Sullivan, Ryan, Allan Timmerman, and Halbert White, “Dangers of data mining: The case of calendar effects in stock returns,” Journal of Econometrics 105 (2001), 249-286.
Using the same set of data to both formulate and test a hypothesis introduces data-mining biases. Calendar effects in stock returns are an outstanding instance of data-driven findings. Evaluated correctly, however, these calendar effects are not statistically significant.
Researchers have documented day of the week effects, week of the month effects, month of the year effects, and effects for turn of the month, turn of the year, and holidays, none of which was predicted ex ante by theory. By pure statistical chance, when enough theories are tested on the same set of U.S. publicly-traded common stock returns, some of them are bound to outperform a benchmark, no matter which criteria are used to compare performance.
This paper uses 100 years of data to examine a “full universe” of 9453 calender-based investment rules, and a “reduced universe” of 244 rules. Investment strategies are tested jointly with many other similar strategies. Report nominal p-values, and White’s reality check p-value for each null hypothesis of no effect. White’s p-value adjusts for the data-mining bias.
Conclusions: Nominal p-values are highly significant for many strategies, but White’s reality check p-values are not significant for any calendar-based strategy.
Mayer, Thomas, “Data mining: a reconsideration,” Journal of Economic Methodology 7:2 (2000), 183-194.
- Data Mining
- In the good sense, “data mining” means fitting multiple econometric specifications (in the simple case, multiple OLS regressions) to the data. This is both reasonable and scientific.
- In the bad sense, many economists implicitly equate data mining with running many regressions and then only reporting the one(s) that “work.”

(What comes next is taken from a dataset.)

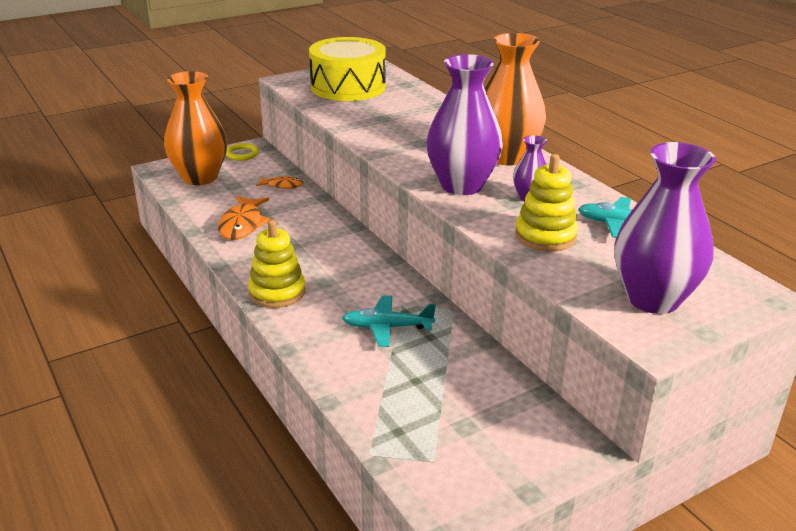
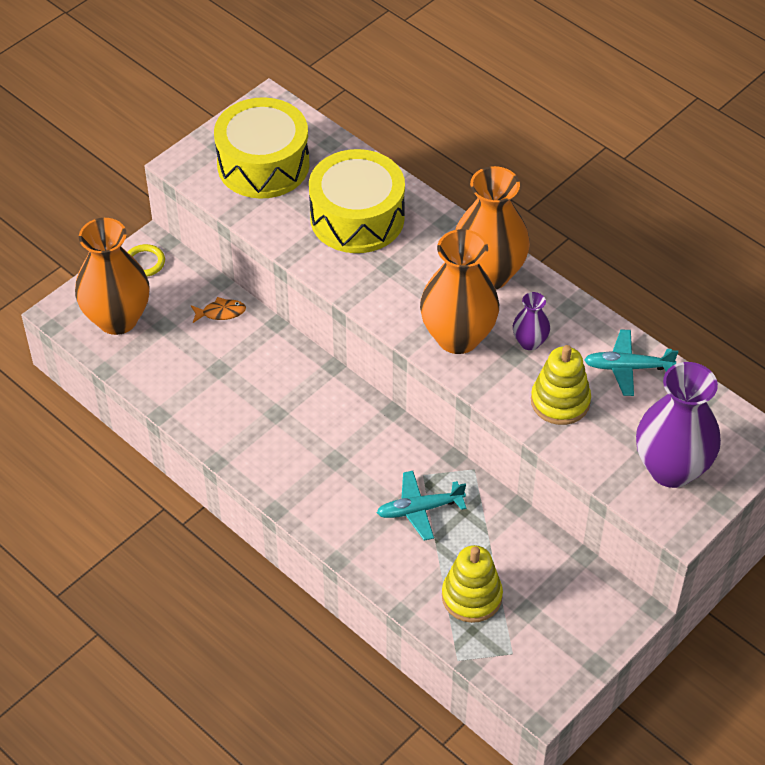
camera: 15 degrees left, 20 degrees up
(242, 225) = (208, 392): orange fish -> none
(277, 292) = (293, 487): yellow stacking toy -> yellow stacking toy (471, 597)
(407, 117) = (357, 218): none -> yellow drum
(462, 185) = (458, 337): purple vase -> orange vase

- It is important to report any results that are contrary to the hypotheses, even if they seem very unlikely.
- Unbiased data mining means neglecting to report results only for the following reasons:
- The results fail statistical diagnostic tests
- Their statistical test results are inferior to those of the reported results
- They support the reported results
- They are obviously wrong (such as a significantly negative coefficient that collective experience says should be positive)

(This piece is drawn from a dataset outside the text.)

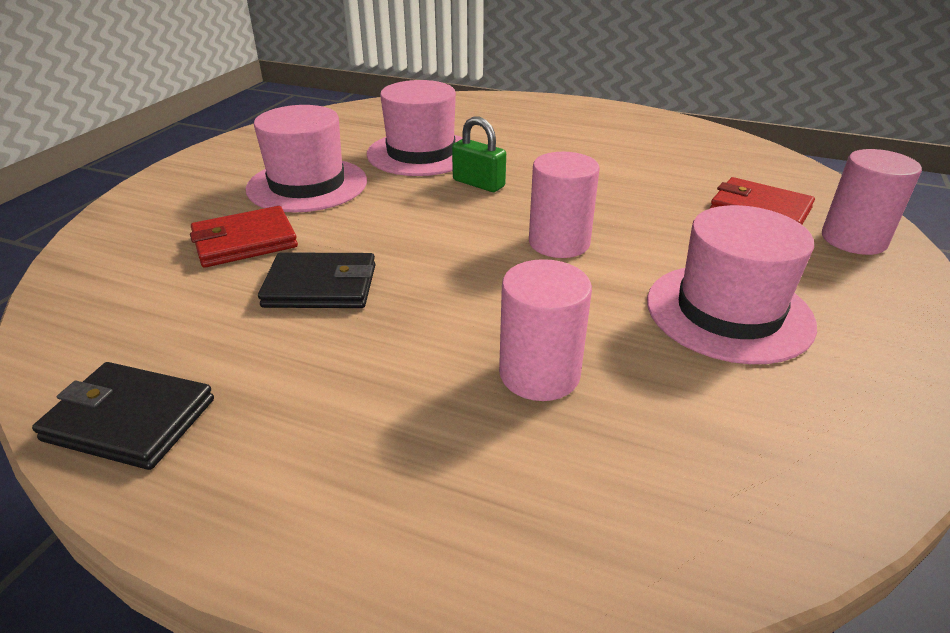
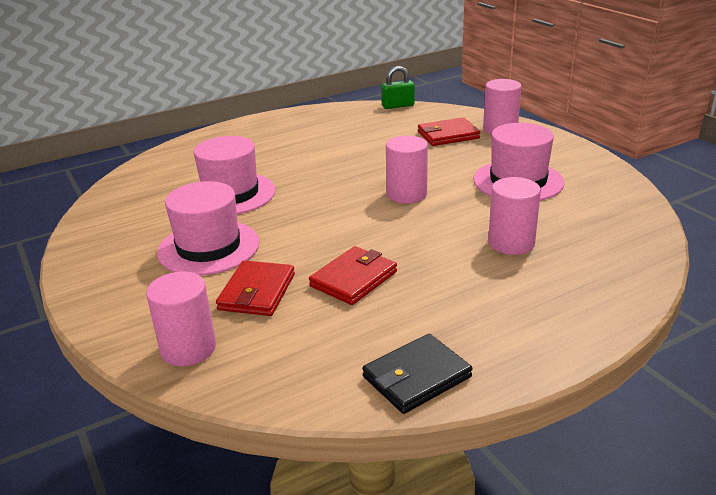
camera: 50 degrees left, 5 degrees down
(116, 249) = (188, 349): none -> pink cylinder
(321, 286) = (353, 279): black wallet -> red wallet
(478, 183) = (305, 191): green padlock -> green padlock (398, 106)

- The only case where biased data mining (purposefully omitting all contrary results) is when the author is trying to show that a hypothesis might be correct. In this case, the author’s intent should be clearly stated.
- Contrary evidence can usually be found to all hypotheses and theories, so sometimes all we can do is show that we might be right.
- Even unbiased data mining may be unacceptable if the researcher chooses diagnostic tests and/or significance cutoff levels with which his readers may not agree.
- One possibility is for researchers to simply report more specifications, and for readers and referees to require them.